Line by line, give the data again exactly as it appears, but without pictures.

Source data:

○ ○ ○ ○ ○ ○ ○

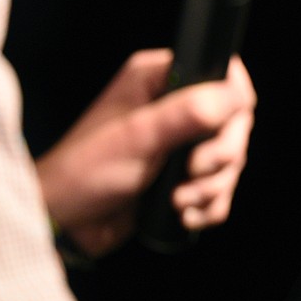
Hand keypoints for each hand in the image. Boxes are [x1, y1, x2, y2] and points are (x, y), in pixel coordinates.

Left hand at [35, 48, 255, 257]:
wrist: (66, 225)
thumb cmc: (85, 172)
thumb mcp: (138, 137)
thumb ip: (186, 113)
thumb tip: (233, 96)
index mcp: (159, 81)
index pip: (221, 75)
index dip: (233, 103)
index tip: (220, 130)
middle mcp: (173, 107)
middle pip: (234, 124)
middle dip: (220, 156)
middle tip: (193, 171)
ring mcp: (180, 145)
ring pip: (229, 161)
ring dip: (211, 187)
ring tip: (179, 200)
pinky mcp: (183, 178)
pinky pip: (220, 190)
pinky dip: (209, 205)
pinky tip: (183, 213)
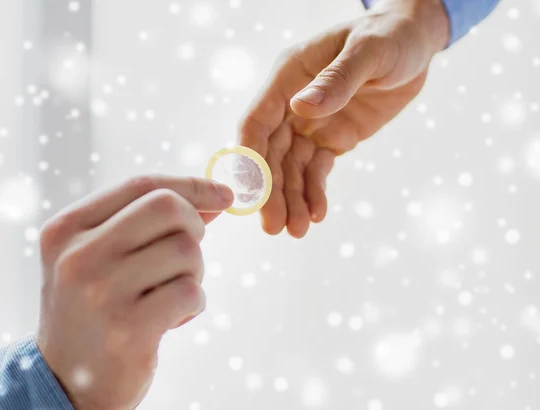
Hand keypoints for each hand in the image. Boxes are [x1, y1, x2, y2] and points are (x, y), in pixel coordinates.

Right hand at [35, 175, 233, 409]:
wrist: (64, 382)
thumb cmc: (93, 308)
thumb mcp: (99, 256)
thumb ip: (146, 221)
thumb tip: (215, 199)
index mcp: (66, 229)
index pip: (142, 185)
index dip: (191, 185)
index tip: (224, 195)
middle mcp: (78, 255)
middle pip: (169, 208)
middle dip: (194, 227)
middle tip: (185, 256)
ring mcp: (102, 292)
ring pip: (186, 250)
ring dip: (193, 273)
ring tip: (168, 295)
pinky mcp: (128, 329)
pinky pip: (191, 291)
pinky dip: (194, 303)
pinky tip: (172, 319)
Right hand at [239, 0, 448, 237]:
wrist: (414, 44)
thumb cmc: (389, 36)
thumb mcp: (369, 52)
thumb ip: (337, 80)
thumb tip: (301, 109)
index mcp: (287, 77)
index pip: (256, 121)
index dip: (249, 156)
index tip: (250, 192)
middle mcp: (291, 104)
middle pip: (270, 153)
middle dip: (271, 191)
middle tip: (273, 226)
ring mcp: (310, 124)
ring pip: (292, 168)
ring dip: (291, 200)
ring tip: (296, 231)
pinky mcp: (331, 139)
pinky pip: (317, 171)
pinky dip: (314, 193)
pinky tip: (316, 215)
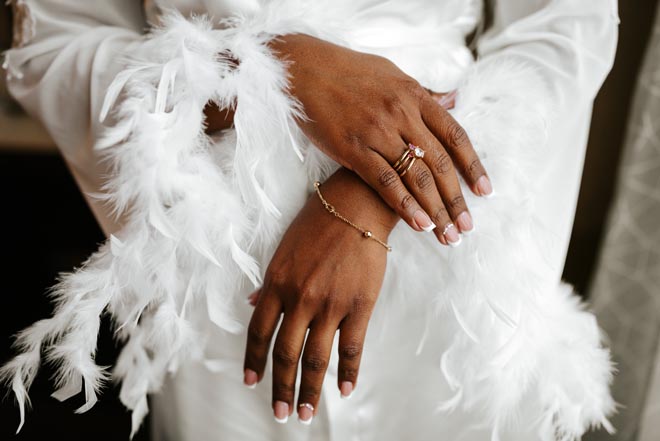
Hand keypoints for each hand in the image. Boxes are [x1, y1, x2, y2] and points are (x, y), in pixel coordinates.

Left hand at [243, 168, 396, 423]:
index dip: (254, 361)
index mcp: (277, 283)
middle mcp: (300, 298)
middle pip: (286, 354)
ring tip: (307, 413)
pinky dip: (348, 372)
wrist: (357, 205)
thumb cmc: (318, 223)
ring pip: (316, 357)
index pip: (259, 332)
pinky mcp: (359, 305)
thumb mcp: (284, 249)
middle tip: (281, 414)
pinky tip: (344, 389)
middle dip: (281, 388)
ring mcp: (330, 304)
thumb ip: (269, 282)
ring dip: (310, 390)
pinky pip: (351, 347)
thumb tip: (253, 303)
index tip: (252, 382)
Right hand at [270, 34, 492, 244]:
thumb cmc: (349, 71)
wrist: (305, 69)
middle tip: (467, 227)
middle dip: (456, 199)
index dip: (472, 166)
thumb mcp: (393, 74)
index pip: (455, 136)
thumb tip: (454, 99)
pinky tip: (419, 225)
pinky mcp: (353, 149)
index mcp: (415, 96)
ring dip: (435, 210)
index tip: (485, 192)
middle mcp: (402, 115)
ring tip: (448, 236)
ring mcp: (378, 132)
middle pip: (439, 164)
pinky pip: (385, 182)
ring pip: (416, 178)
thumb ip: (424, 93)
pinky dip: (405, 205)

○ ○ ○ ○ ○ ○ ○

Answer space:
Hand keypoints for each hand in the image. Boxes are [x1, y1, x2, y2] and points are (x, y), in pixel coordinates.

Left hand at [35, 48, 255, 257]:
wrist: (66, 225)
thumb cmc: (85, 172)
thumb mcp: (138, 137)
thumb ip: (186, 113)
thumb tip: (233, 96)
index mcp: (159, 81)
index pip: (221, 75)
index dip: (233, 103)
index tip: (220, 130)
middle mcp: (173, 107)
middle pip: (234, 124)
middle dip: (220, 156)
middle tip: (193, 171)
ring mcp: (180, 145)
ring pip: (229, 161)
ring dip: (211, 187)
ring tip: (179, 200)
pinky mcp: (183, 178)
pinky pip: (220, 190)
pinky dip: (209, 205)
pinky tip: (183, 213)
Hand keypoints for each hand in the image. Boxes are [x1, y1, x2, y2] and points are (x, y), in pixel coordinates.

Right hand at [35, 175, 233, 409]:
wrist: (64, 382)
thumb cmc: (93, 308)
thumb mcp: (99, 256)
thumb ip: (146, 221)
thumb tip: (215, 199)
index mcp: (66, 229)
index pip: (142, 185)
index dip: (191, 185)
index tip: (224, 195)
middle mcp: (78, 255)
middle pip: (169, 208)
middle dip: (194, 227)
middle tip: (185, 256)
ring mcp: (102, 292)
ring pip: (186, 250)
ring dip: (193, 273)
ring tip: (168, 295)
pinky mcp: (128, 329)
pinky pip: (191, 291)
pinky dip: (194, 303)
pinky tip: (172, 319)
Right hand at [239, 0, 448, 237]:
wrist: (414, 44)
thumb cmc: (389, 36)
thumb mcp: (369, 52)
thumb ip: (337, 80)
thumb tip: (301, 109)
index mcp: (287, 77)
index pip: (256, 121)
index dip: (249, 156)
index tip: (250, 192)
middle mcp: (291, 104)
middle pip: (270, 153)
middle dip: (271, 191)
middle tip: (273, 226)
ring mcp: (310, 124)
ring pip: (292, 168)
ring dip: (291, 200)
ring tip: (296, 231)
pinky mcp: (331, 139)
pinky pip: (317, 171)
pinky dip: (314, 193)
pinky tip: (316, 215)
Hand keypoints for each hand in the image. Boxes are [x1, y1, x2, y2] and points are (x, y), in pixel coordinates.

Left hand at [243, 168, 396, 423]:
index dip: (254, 361)
index mcp: (277, 283)
middle mcp: (300, 298)
middle pip: (286, 354)
ring tip: (307, 413)
pinky dip: (348, 372)
wrist: (357, 205)
thumb cmc: (318, 223)
ring pip: (316, 357)
index pip: (259, 332)
pinky mcp: (359, 305)
thumb mcp: (284, 249)
middle tip: (281, 414)
pinky tip: (344, 389)
middle dip: (281, 388)
ring mcp: (330, 304)
thumb ip: (269, 282)
ring dip: (310, 390)
pinky pip: (351, 347)
thumb tip: (253, 303)
index tip: (252, 382)
Right hand at [270, 34, 492, 244]:
thumb cmc: (349, 71)
wrist: (305, 69)
middle tip: (467, 227)
middle dip: (456, 199)
index dip: (472, 166)
thumb mcp: (393, 74)
index pip: (455, 136)
thumb tip: (454, 99)
pinky tip: (419, 225)
pinky mcp: (353, 149)
index mcp: (415, 96)
ring dip: (435, 210)
index tip: (485, 192)
middle mcp: (402, 115)
ring tip: (448, 236)
ring mcp: (378, 132)
middle pip: (439, 164)
pinky pip: (385, 182)
ring pip: (416, 178)
thumb ip: (424, 93)
pinky dip: (405, 205)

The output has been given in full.